Professor Stephen Bullivant’s excellent article on Ordinariate worship and the “the real spirit of Vatican II” has been well-received by those of us involved with the Ordinariate. It is gratifying to read of his enthusiasm for an experience of the Roman rite that is at once numinous and faithful to the Western liturgical tradition, and at the same time open to authentic participation on the part of the faithful.
It’s also encouraging that Prof Bullivant has found in Divine Worship, the liturgical form proper to the Ordinariates, a manifestation of the sort of liturgical renewal articulated by Vatican II. In their codification of Anglican liturgical texts and ritual practices, the Anglicanæ traditiones commission was inevitably guided by the council’s principles for liturgical reform.
But I would take Prof Bullivant’s argument a stage further. Divine Worship follows Vatican II in more ways than one. It not only embodies the council’s liturgical principles, but also its teachings on ecumenism and church structures.
Firstly, then, the ecumenical vision of the council. As I have argued elsewhere, the chief purpose of Divine Worship is the maintenance of the Anglican patrimony in the Catholic Church. The Divine Worship missal, in its own words, “gives expression to and preserves for Catholic worship the worthy Anglican liturgical patrimony, understood as that which has nourished the Catholic faith throughout the history of the Anglican tradition and prompted aspirations towards ecclesial unity”.
This is, to my mind, an embodiment not of liturgical but ecumenical principles. And a close reading of the conciliar documents shows that these two ideas are often held in tandem. For example, the decree on ecumenism has numerous references to the sacred liturgy. Of ecclesial communities separated from the full communion of the Catholic Church it states: “The brethren divided from us also use many liturgical actions of the Christian religion. These most certainly can truly engender a life of grace in ways that vary according to the condition of each Church or Community. These liturgical actions must be regarded as capable of giving access to the community of salvation” (UR 3).
And, again: “their form of worship sometimes displays notable features of the liturgy which they shared with us of old” (UR 23). Still more: “this Sacred Council solemnly repeats the declaration of previous Councils and Roman Pontiffs, that for the restoration or the maintenance of unity and communion it is necessary ‘to impose no burden beyond what is essential’” (UR 18).

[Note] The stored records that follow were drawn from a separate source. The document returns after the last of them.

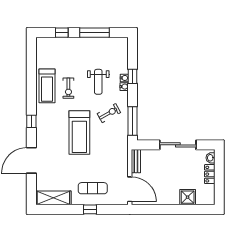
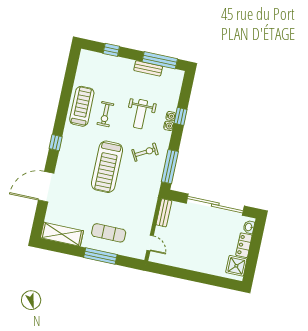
window: (94, 33) -> (160, 60), moved
bench: (96, 42) -> (148, 68), added
treadmill: (47, 86) -> (82, 106), turned 180
sliding door: (178, 145) -> (215, 205), width x1.36
door: (130, 189) -> (150, 243), width x0.53
shower: (188, 197) -> (236, 266), moved
window: (90, 209) -> (100, 256), width x2.17

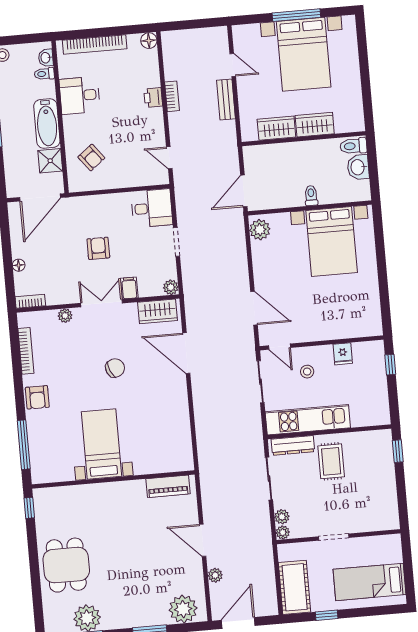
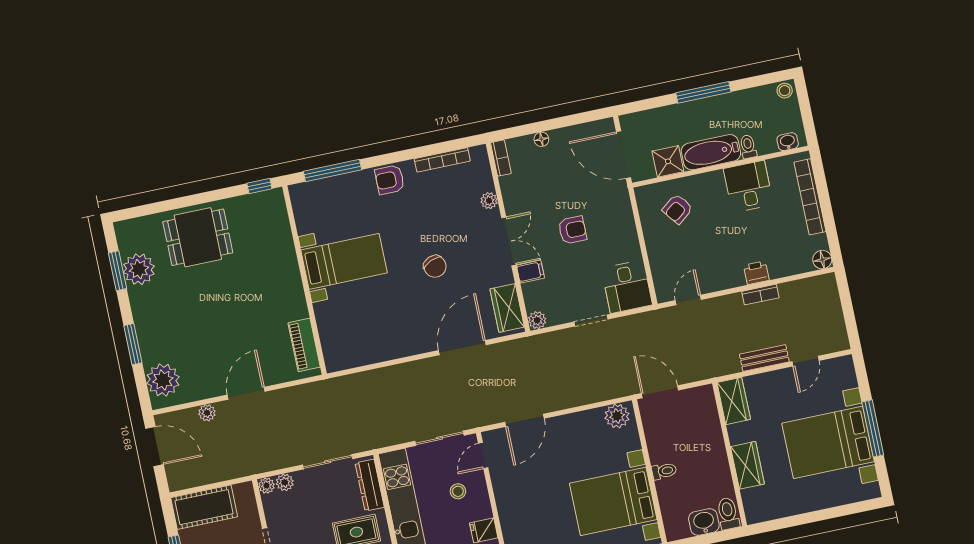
toilet: (44, 74) -> (748, 147), moved
wardrobe: (276, 128) -> (734, 401), moved

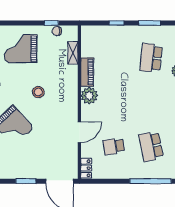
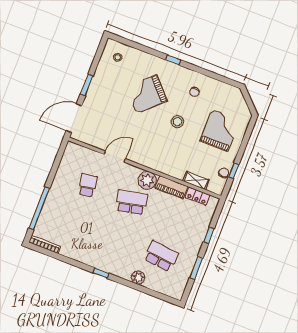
stool: (38, 92) -> (177, 122), moved
door: (79, 132) -> (115, 157), swing flipped
school desk: (151, 146) -> (132, 202), moved
locker: (86, 168) -> (197, 196), moved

Surely the provision of distinctive liturgical rites in the form of Divine Worship is, in the wider context of the personal Ordinariates, a beautiful embodiment of this principle for those Anglicans who, as Ad gentes would have it, might otherwise be “kept away from embracing the Catholic Faith because they cannot adapt themselves to the peculiar form which the Church has taken in [their region]” (AG 21).
Secondly, the new structural flexibility proposed by Vatican II. The council sought to provide new structural means for the care of the faithful in particular circumstances. Indeed the decree on the life and ministry of priests, Presbyterorum ordinis, suggests that the better distribution of priests might be served by “special personal dioceses or prelatures” (PO 10). And whilst this might be more closely applied to personal prelatures and structures like the Mission de France, it is not entirely unrelated to personal Ordinariates.
During the drafting of Unitatis redintegratio Archbishop Šeper, who as Prefect of the Sacred Congregation for the Doctrine of the Faith would later oversee the Pastoral Provision for Anglicans in the 1980s, spoke of maintaining the structural integrity of the Oriental Churches should communion be achieved: “Provided they accept the primacy, they should be allowed to keep the structure which they have now … There should be no Latinization, especially in liturgical matters.” It is not hard to see how this principle was carried through first to the Pastoral Provision and, now, the Ordinariates.
And so if this distinctive liturgical life is essential to the purpose of the personal Ordinariates, it is also related to its structure; one makes sense of the other. Neither our distinctive liturgy nor churches set aside for our life are intended to be rare, but the norm.
Archbishop Augustine Di Noia has said: “The manner in which an ecclesial community worships uniquely expresses its inner life.” We might add: the manner in which an ecclesial community is structured expresses the authenticity of its mission and worship.
So I would join Prof Bullivant in encouraging all Catholics to discover the rich Anglican liturgical patrimony now happily at home in the communities of the Ordinariate. At the same time I would say to them: encourage the Ordinariates to bring about a clearer articulation of this vision: one that sees the Church’s liturgy and structures oriented toward the same end. In this way not only will the liturgical life of the Church be enriched, but her unity will be more fully articulated: a prophetic sign of the fulfilment of Kingdom of God.